L'autre attitude conduit les heureux et rares bénéficiaires des effets de cet "ascenseur social" à venir se fondre dans cette élite et à en devenir les principaux thuriféraires. Dans un cas comme dans l'autre la césure entre la France du haut et la France du bas – comme le disait un ancien Premier Ministre – n'en sera pas affectée. Et l'exigence d'égalité supposée dans l'idée d'élitisme républicain, qui fut chère à Jean-Pierre Chevènement alors ministre de l'Éducation nationale, restera un vœu pieux.
Ainsi, la CPT, même mâtinée de prétention élitaire, serait dans la réalité une machine à reproduire les discriminations économiques et sociales ? Ce qui va à l'encontre des convictions et des prétentions de ses défenseurs. Exemples concrets à discuter.
CPC contre CPT ?
Cette CPT a donc été accusée par les services du ministre Mitterrand de générer de "l'intimidation sociale" par les exigences qu'elle suppose et par sa prétention à l'excellence. De fait elle ne touche pas toute une frange de la population éloignée de la culture par le cloisonnement géographique, la précarité sociale ou le désintérêt individuel.
La CPC est proposée en remède.
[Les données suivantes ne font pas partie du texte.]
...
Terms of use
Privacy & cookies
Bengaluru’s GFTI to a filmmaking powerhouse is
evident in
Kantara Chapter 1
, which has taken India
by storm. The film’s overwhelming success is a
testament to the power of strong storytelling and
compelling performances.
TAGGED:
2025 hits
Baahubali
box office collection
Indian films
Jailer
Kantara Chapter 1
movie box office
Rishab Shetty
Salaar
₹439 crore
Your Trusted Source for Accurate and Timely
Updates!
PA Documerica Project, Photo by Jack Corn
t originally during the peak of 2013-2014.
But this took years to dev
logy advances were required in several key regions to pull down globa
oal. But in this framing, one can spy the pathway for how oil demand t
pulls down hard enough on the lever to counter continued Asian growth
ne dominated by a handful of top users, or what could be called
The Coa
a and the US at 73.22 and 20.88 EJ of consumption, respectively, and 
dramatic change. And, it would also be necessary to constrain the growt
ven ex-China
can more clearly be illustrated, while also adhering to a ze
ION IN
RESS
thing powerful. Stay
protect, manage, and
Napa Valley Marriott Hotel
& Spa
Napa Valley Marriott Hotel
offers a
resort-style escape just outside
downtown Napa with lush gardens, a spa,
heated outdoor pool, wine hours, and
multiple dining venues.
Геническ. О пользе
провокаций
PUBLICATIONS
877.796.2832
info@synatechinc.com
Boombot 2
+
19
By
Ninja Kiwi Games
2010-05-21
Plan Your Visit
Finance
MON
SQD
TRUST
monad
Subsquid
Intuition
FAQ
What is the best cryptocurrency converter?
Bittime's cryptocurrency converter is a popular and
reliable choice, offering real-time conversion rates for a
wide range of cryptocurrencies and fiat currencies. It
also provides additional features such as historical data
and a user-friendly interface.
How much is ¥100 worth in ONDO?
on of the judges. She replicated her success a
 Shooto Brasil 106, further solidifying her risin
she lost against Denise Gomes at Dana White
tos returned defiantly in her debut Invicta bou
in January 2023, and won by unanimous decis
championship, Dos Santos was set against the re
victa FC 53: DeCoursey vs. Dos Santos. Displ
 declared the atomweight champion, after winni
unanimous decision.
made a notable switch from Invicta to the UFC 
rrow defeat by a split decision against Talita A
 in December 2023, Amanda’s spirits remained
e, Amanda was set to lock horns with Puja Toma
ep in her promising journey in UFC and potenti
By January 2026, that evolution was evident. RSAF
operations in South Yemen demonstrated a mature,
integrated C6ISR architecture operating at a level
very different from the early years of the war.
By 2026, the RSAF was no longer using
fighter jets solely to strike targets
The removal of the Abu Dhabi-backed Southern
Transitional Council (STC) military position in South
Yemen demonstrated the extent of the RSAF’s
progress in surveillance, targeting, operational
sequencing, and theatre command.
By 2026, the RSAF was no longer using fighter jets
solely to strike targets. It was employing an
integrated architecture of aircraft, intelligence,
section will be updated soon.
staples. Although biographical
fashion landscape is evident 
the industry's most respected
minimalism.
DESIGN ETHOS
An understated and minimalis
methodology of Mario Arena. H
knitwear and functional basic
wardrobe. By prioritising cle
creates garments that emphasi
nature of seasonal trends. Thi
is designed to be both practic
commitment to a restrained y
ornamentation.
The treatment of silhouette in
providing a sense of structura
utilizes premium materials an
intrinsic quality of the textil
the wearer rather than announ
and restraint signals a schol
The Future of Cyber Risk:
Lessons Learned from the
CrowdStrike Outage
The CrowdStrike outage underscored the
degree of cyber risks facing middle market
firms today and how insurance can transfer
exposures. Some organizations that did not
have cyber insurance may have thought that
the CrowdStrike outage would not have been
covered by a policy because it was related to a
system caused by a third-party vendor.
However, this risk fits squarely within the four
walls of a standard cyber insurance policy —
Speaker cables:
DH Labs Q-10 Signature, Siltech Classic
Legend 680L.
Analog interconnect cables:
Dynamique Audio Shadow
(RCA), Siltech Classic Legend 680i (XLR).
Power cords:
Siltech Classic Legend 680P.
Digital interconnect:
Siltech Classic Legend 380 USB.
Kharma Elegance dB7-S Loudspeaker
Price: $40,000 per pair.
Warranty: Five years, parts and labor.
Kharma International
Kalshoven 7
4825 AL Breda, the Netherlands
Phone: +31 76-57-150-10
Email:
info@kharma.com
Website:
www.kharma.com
Elle passe par une multitude d'actions dont les têtes de chapitre sont les suivantes : substituer à l'intimidation sociale la construction d'un lien social ; affirmer la diversité des modes d'expression par le développement des NTIC et la reconnaissance de la culture populaire ; reconnaître les pratiques artistiques de chacun.
Les critiques ont été vives (CPC = culture pour personne) et ont été très calqués sur les clivages politiques (CPT de gauche, CPC de droite). Elle serait le signal du renoncement à la culture considérée comme un bien commun. Certains ont même prétendu qu'avec la diffusion en tout temps et en tout lieu (écoles, villages et même hôpitaux ou prisons) on tendait à "se débarrasser de l'art et des artistes" ! Ce qui, plus concrètement est reproché à la CPC, c'est le fait qu'elle cultiverait le populisme, l'individualisme et le relativisme.
- Populisme : on facilite l'accès de la population, du citoyen-consommateur (et non acteur), à "une sous-culture de masse sur le mode du « vu à la télévision »" (Antoine de Baecque, historien de la culture). La Princesse de Clèves ne serait pas lisible par les classes populaires (Nicolas Sarkozy).
- Individualisme : on donne à chacun la liberté de composer (en kit) son propre menu culturel ; au mieux cela pourrait s'apparenter au "braconnage culturel" de consommateurs comme le suggérait Michel de Certeau.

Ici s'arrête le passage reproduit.